If human beings were to achieve immortality, there would most likely be a change in the worlds' social structures. Sociologists argue that human beings' awareness of their own mortality shapes their behavior. With the advancements in medical technology in extending human life, there may need to be serious considerations made about future social structures. The world is already experiencing a global demographic shift of increasingly ageing populations with lower replacement rates. The social changes that are made to accommodate this new population shift may be able to offer insight on the possibility of an immortal society. 

Politics

Although some scientists state that radical life extension, delaying and stopping aging are achievable, there are no international or national programs focused on stopping aging or on radical life extension. In 2012 in Russia, and then in the United States, Israel and the Netherlands, pro-immortality political parties were launched. They aimed to provide political support to anti-aging and radical life extension research and technologies and at the same time transition to the next step, radical life extension, life without aging, and finally, immortality and aim to make possible access to such technologies to most currently living people.

Symbols

The ankh
 
There are numerous symbols representing immortality.
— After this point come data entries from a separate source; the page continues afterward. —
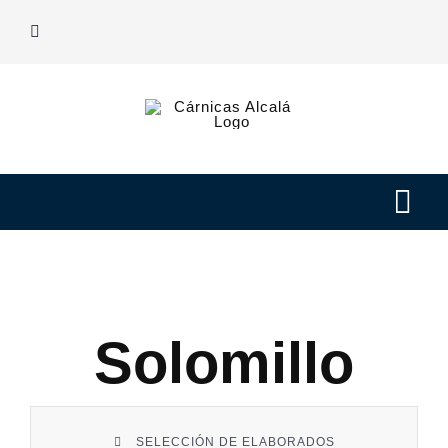
Saltar
al
contenido
Tog
Navi
Nuestras carnes
Elaborados
Solomillo
Nosotros
SELECCIÓN DE ELABORADOS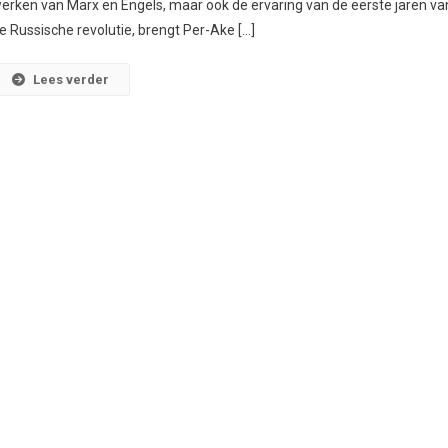
erken van Marx en Engels, maar ook de ervaring van de eerste jaren va
e Russische revolutie, brengt Per-Ake […]
Lees verder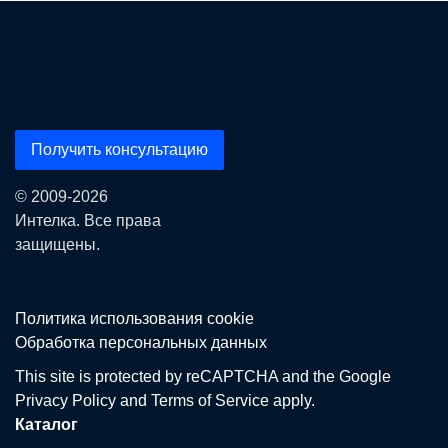
Получить консультацию
© 2009-2026
Интелка. Все права
защищены.
Политика использования сookie
Обработка персональных данных
This site is protected by reCAPTCHA and the Google
Privacy Policy
and
Terms of Service
apply.
Каталог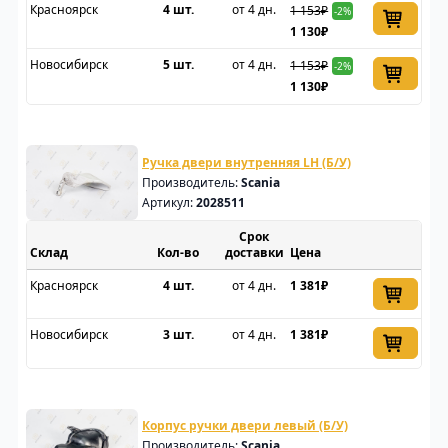
Красноярск
4 шт.
от 4 дн.
1 153₽
-2%
1 130₽
Новосибирск
5 шт.
от 4 дн.
1 153₽
-2%
1 130₽
Ручка двери внутренняя LH (Б/У)
Производитель:
Scania
Артикул:
2028511
Срок
Склад
доставки
Цена
Красноярск
4 шт.
от 4 дн.
1 381₽
Новосибирск
3 шт.
от 4 дн.
1 381₽
Корпус ручки двери левый (Б/У)
Производитель:
Scania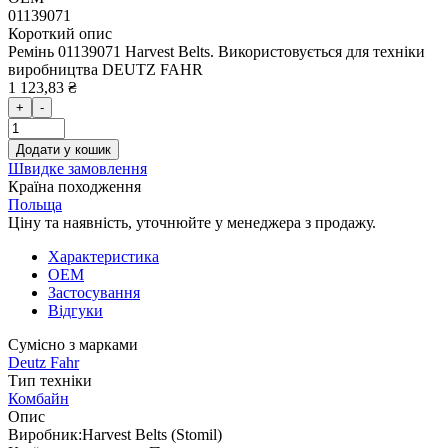
01139071
Короткий опис
Ремінь 01139071 Harvest Belts. Використовується для техніки
виробництва DEUTZ FAHR
1 123,83 ₴
+
-
Додати у кошик
Швидке замовлення
Країна походження
Польща
Ціну та наявність, уточнюйте у менеджера з продажу.
Характеристика
OEM
Застосування
Відгуки
Сумісно з марками
Deutz Fahr
Тип техніки
Комбайн
Опис
Виробник:
Harvest Belts (Stomil)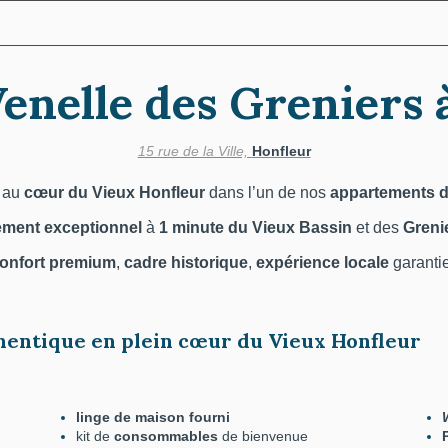
enelle des Greniers 
15 rue de la Ville,
Honfleur
 au
cœur du Vieux Honfleur
dans l’un de nos
appartements 
ment exceptionnel
à
1 minute du Vieux Bassin
et des
Grenie
onfort premium
,
cadre historique
,
expérience locale
garantie
entique en plein cœur du Vieux Honfleur
linge de maison fourni
kit de
consommables
de bienvenue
The ankh is an Egyptian symbol of life that holds connotations of immortality when depicted in the hands of the gods and pharaohs, who were seen as having control over the journey of life. The Möbius strip in the shape of a trefoil knot is another symbol of immortality. Most symbolic representations of infinity or the life cycle are often used to represent immortality depending on the context they are placed in. Other examples include the Ouroboros, the Chinese fungus of longevity, the ten kanji, the phoenix, the peacock in Christianity, and the colors amaranth (in Western culture) and peach (in Chinese culture). 

Fiction

Immortality is a popular subject in fiction, as it explores humanity's deep-seated fears and comprehension of its own mortality. Immortal beings and species abound in fiction, especially fantasy fiction, and the meaning of "immortal" tends to vary. The Epic of Gilgamesh, one of the first literary works, is primarily a quest of a hero seeking to become immortal.
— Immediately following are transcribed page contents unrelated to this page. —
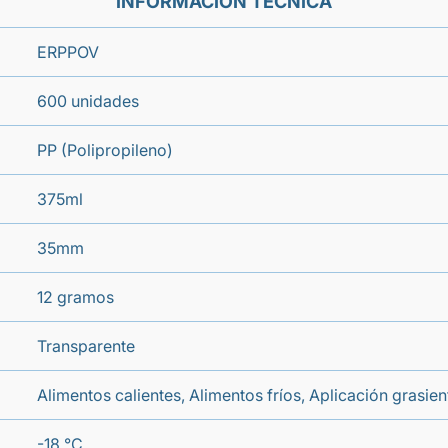
INFORMACIÓN TÉCNICA
ERPPOV
600 unidades
PP (Polipropileno)
375ml
35mm
12 gramos
Transparente
Alimentos calientes, Alimentos fríos, Aplicación grasi
-18 °C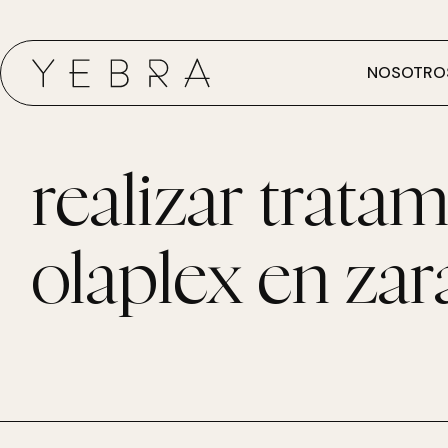
NOSOTRO
realizar trata
olaplex en za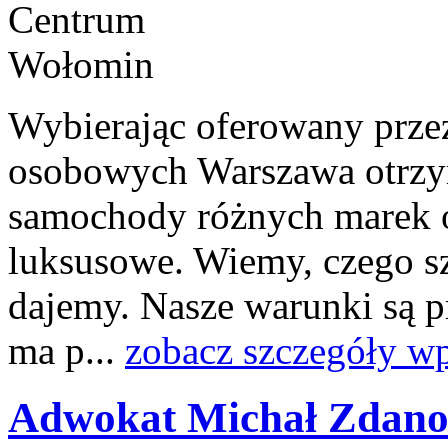
Wybierając oferowany prze
osobowych Warszawa otrzy
samochody różnych marek o
luksusowe. Wiemy, czego sz
dajemy. Nasze warunki są prz
ma p...
zobacz szczegóły wp
Adwokat Michał Zdano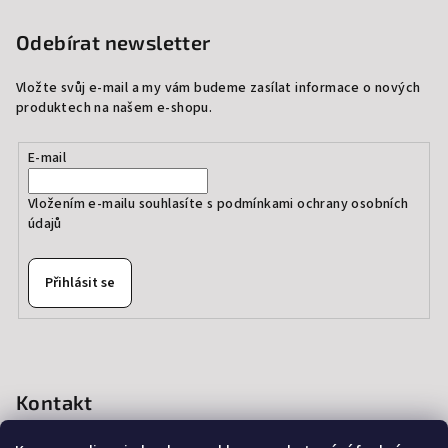
Odebírat newsletter
Vložte svůj e-mail a my vám budeme zasílat informace o nových
produktech na našem e-shopu.
E-mail
Vložením e-mailu souhlasíte s
podmínkami ochrany osobních
údajů
Přihlásit se
Kontakt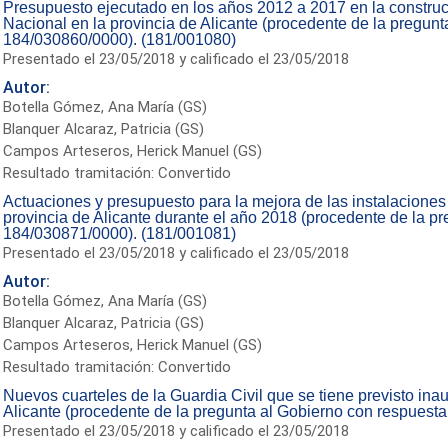
Presupuesto ejecutado en los años 2012 a 2017 en la construc
Nacional en la provincia de Alicante (procedente de la pregunt
184/030860/0000). (181/001080)
Presentado el 23/05/2018 y calificado el 23/05/2018
Autor:
Botella Gómez, Ana María (GS)
Blanquer Alcaraz, Patricia (GS)
Campos Arteseros, Herick Manuel (GS)
Resultado tramitación: Convertido
Actuaciones y presupuesto para la mejora de las instalaciones d
provincia de Alicante durante el año 2018 (procedente de la pr
184/030871/0000). (181/001081)
Presentado el 23/05/2018 y calificado el 23/05/2018
Autor:
Botella Gómez, Ana María (GS)
Blanquer Alcaraz, Patricia (GS)
Campos Arteseros, Herick Manuel (GS)
Resultado tramitación: Convertido
Nuevos cuarteles de la Guardia Civil que se tiene previsto ina
Alicante (procedente de la pregunta al Gobierno con respuest
Presentado el 23/05/2018 y calificado el 23/05/2018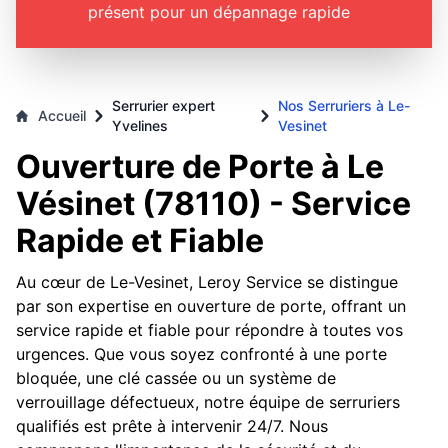
présent pour un dépannage rapide
Serrurier expert
Nos Serruriers à Le-
Accueil
Yvelines
Vesinet
Ouverture de Porte à Le
Vésinet (78110) - Service
Rapide et Fiable
Au cœur de Le-Vesinet, Leroy Service se distingue
par son expertise en ouverture de porte, offrant un
service rapide et fiable pour répondre à toutes vos
urgences. Que vous soyez confronté à une porte
bloquée, une clé cassée ou un système de
verrouillage défectueux, notre équipe de serruriers
qualifiés est prête à intervenir 24/7. Nous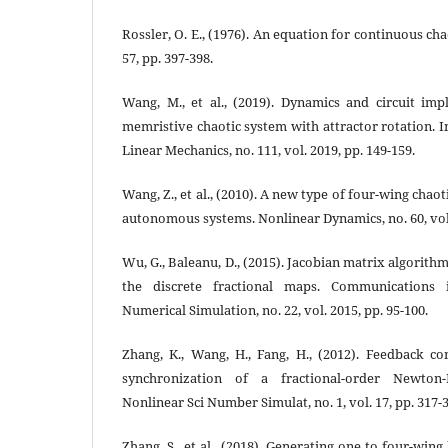
Rossler, O. E., (1976). An equation for continuous chaos
57, pp. 397-398.
Wang, M., et al., (2019). Dynamics and circuit im
memristive chaotic system with attractor rotation. I
Linear Mechanics, no. 111, vol. 2019, pp. 149-159.
Wang, Z., et al., (2010). A new type of four-wing chaot
autonomous systems. Nonlinear Dynamics, no. 60, vol.
Wu, G., Baleanu, D., (2015). Jacobian matrix algorit
the discrete fractional maps. Communications 
Numerical Simulation, no. 22, vol. 2015, pp. 95-100.
Zhang, K., Wang, H., Fang, H., (2012). Feedback co
synchronization of a fractional-order Newto
Nonlinear Sci Number Simulat, no. 1, vol. 17, pp. 317-
Zhang, S., et al., (2018). Generating one to four-wing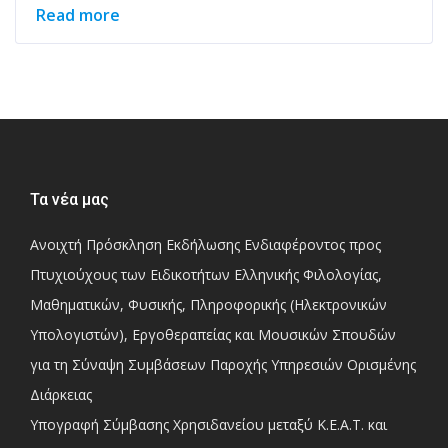
Read more
Τα νέα μας
Ανοιχτή Πρόσκληση Εκδήλωσης Ενδιαφέροντος προς
Πτυχιούχους των Ειδικοτήτων Ελληνικής Φιλολογίας,
Μαθηματικών, Φυσικής, Πληροφορικής (Ηλεκτρονικών
Υπολογιστών), Εργοθεραπείας και Μουσικών Σπουδών
για τη Σύναψη Συμβάσεων Παροχής Υπηρεσιών Ορισμένης
Διάρκειας
Υπογραφή Σύμβασης Χρησιδανείου μεταξύ Κ.Ε.Α.Τ. και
Some fictional beings are completely immortal (or very nearly so) in that they are immune to death by injury, disease and age. Sometimes such powerful immortals can only be killed by each other, as is the case with the Q from the Star Trek series. Even if something can't be killed, a common plot device involves putting an immortal being into a slumber or limbo, as is done with Morgoth in J. R. R. Tolkien's The Silmarillion and the Dreaming God of Pathways Into Darkness. Storytellers often make it a point to give weaknesses to even the most indestructible of beings. For instance, Superman is supposed to be invulnerable, yet his enemies were able to exploit his now-infamous weakness: Kryptonite.

Many fictitious species are said to be immortal if they cannot die of old age, even though they can be killed through other means, such as injury. Modern fantasy elves often exhibit this form of immortality. Other creatures, such as vampires and the immortals in the film Highlander, can only die from beheading. The classic and stereotypical vampire is typically slain by one of several very specific means, including a silver bullet (or piercing with other silver weapons), a stake through the heart (perhaps made of consecrated wood), or by exposing them to sunlight.

The 2018 science fiction TV series Ad vitam explored the social impact of biological immortality.